5. Ter zitting is ook gebleken dat de communicatie met [     ] dermate stroef verliep dat voor de gerechtsdeurwaarders een aparte contactpersoon is aangesteld. De door de gerechtsdeurwaarders geëiste zekerheid dat de correspondentie en telefoontjes van klager netjes worden beantwoord kan evenmin als vaststaand worden aangenomen.

6. Op grond van het voorgaande acht de Kamer de klacht gegrond in die zin dat de gerechtsdeurwaarder onvoldoende toezicht heeft op de en zeggenschap heeft over wijze waarop [     ] de verzending van de profitletter inleidt en op de wijze waarop [     ] met (reacties op) de profitletter omgaat.

7. Gelet op het feit dat de gerechtsdeurwaarders overigens zorgvuldig hebben gehandeld voordat de brief in gebruik werd genomen en bij de vaststelling van de inhoud de uitspraken van de Kamer in acht hebben genomen acht de Kamer geen termen aanwezig om tot het opleggen van een maatregel over te gaan.

BESLISSING

De Kamer voor gerechtsdeurwaarders:

-                     verklaart de klacht op het punt van het ontbreken van adequate controle gegrond;

-                     laat het opleggen van een maatregel achterwege;

-                     verklaart de klachten voor het overige ongegrond.

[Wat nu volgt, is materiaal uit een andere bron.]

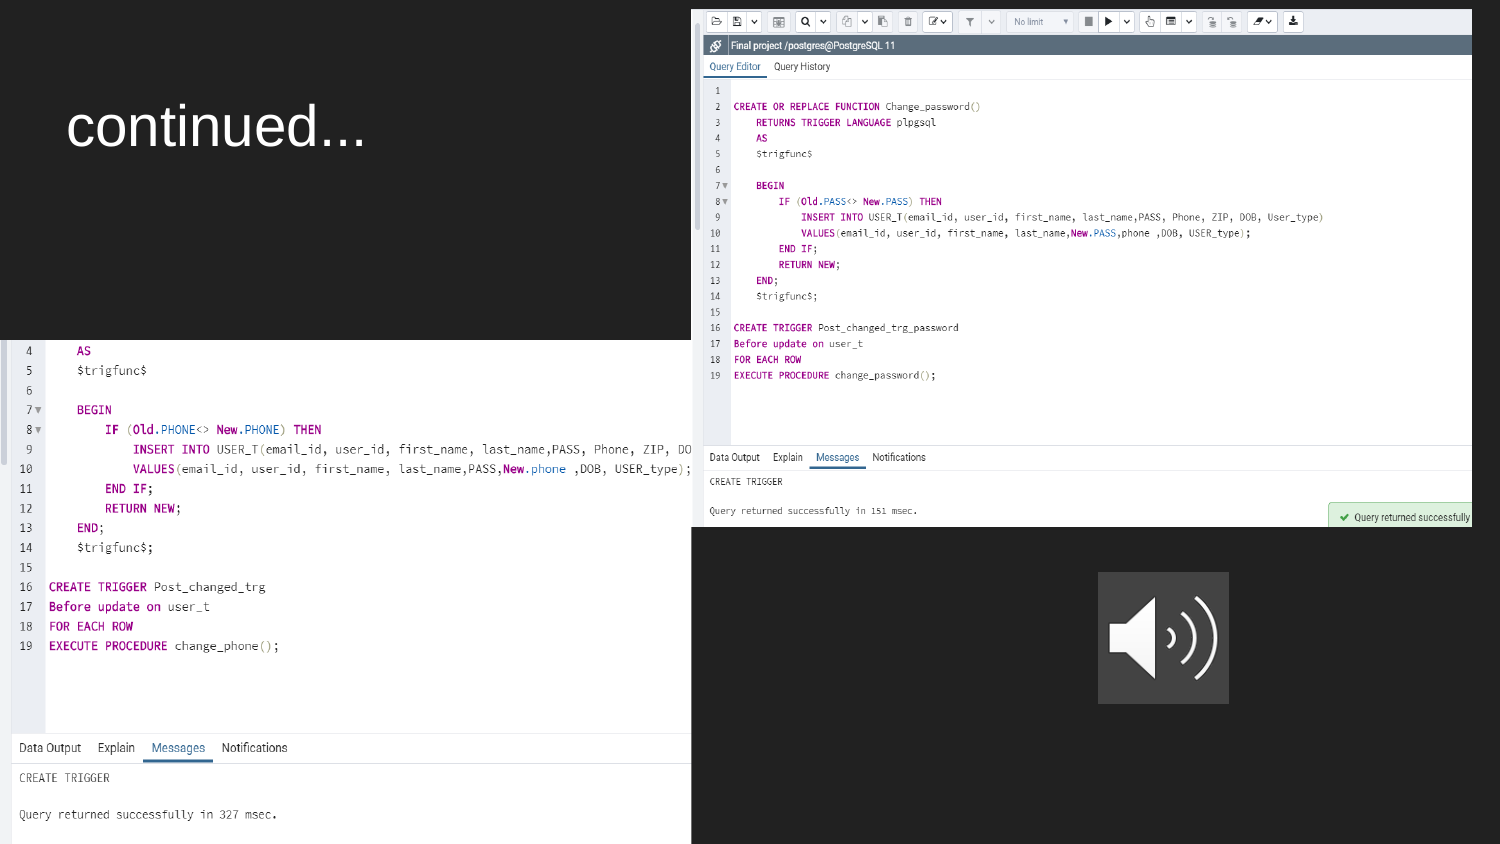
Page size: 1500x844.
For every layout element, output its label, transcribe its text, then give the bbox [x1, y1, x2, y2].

picture [0, 9, 1473, 844]
picture [1096, 571, 1231, 705]
title continued... [51, 72, 686, 167]
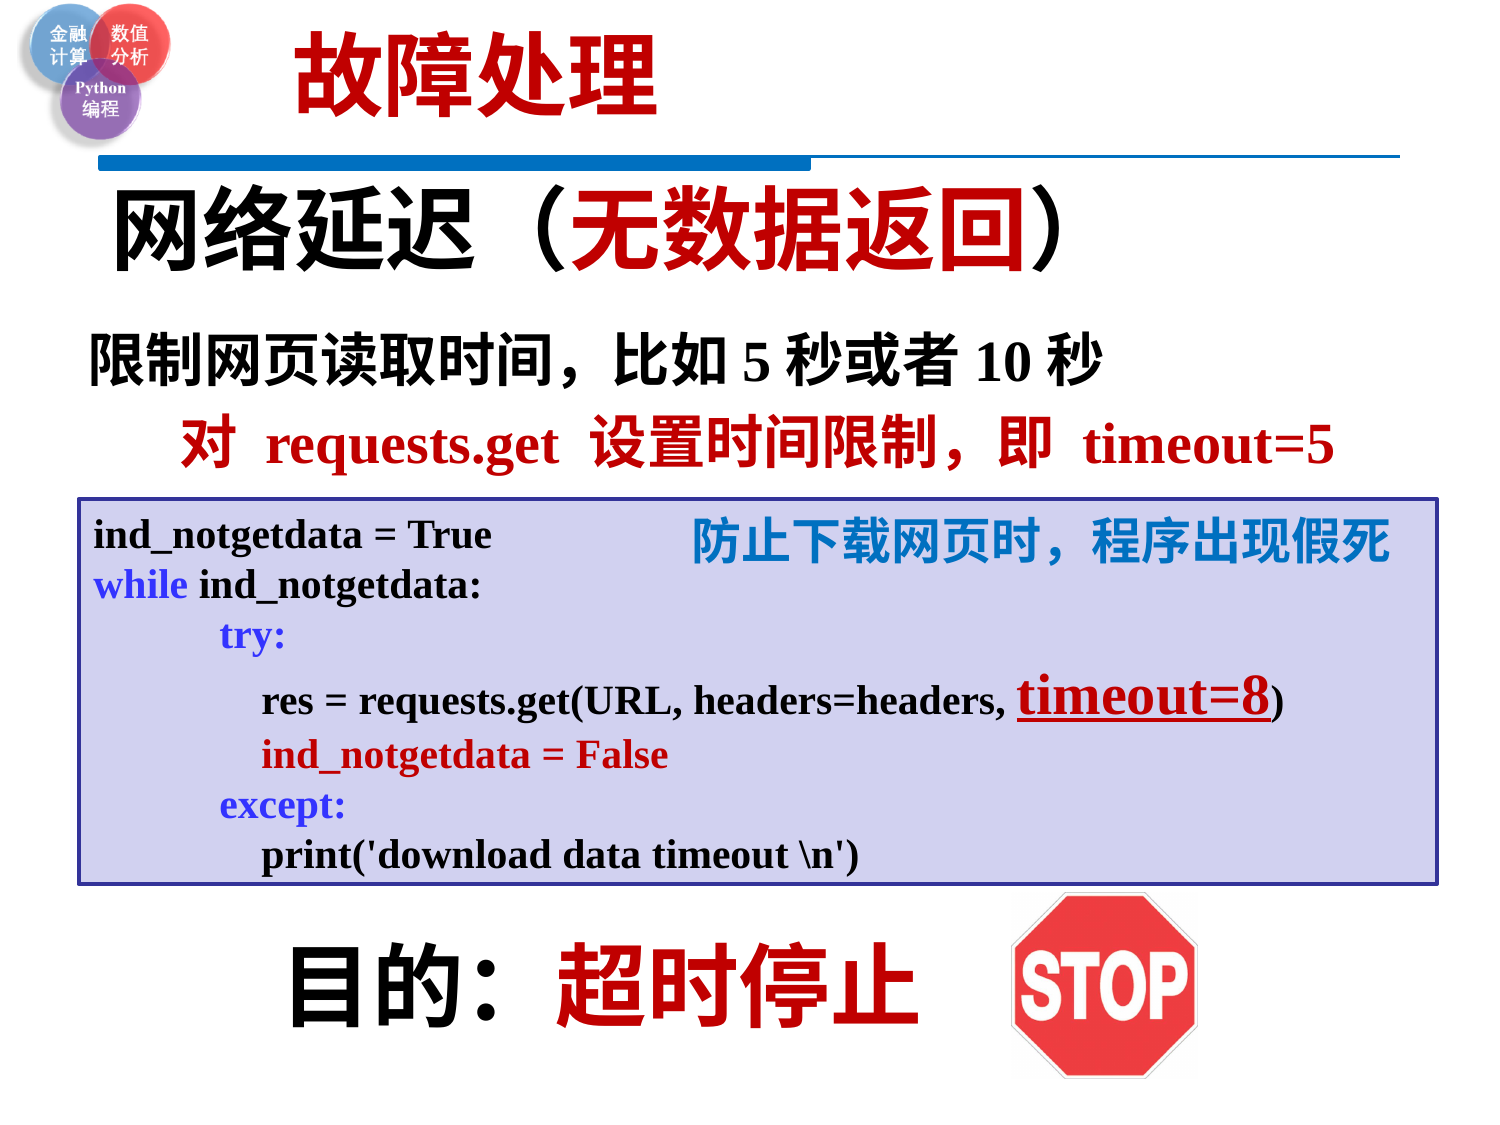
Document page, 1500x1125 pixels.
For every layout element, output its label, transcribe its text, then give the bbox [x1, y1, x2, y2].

text_box 目的：超时停止 [265, 921, 1005, 1046]
text_box 防止下载网页时，程序出现假死 [676, 502, 1425, 578]
text_box 故障处理 [277, 13, 1282, 132]
picture [1010, 891, 1198, 1079]
list 限制网页读取时间，比如5秒或者10秒 对 requests.get 设置时间限制，即 timeout=5 [72, 315, 1443, 1028]
text_box ind_notgetdata = True while ind_notgetdata: try: res = requests.get(URL, headers=headers, timeout=8) ind_notgetdata = False except: print('download data timeout \n') [77, 497, 1439, 886]
picture [17, 0, 172, 154]
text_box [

Aldus gegeven door mr. C.M. Berkhout, voorzitter, mr. G.H.I.J. Hage en mr. A.C.J.J.M. Seuren (plaatsvervangend) leden en uitgesproken ter openbare terechtzitting van 31 augustus 2010 in tegenwoordigheid van de secretaris.

Tegen deze beslissing kan binnen dertig dagen na dagtekening van verzending van het afschrift van de beslissing hoger beroep worden ingesteld bij het Gerechtshof te Amsterdam, Postbus 1312, 1000 BH Amsterdam.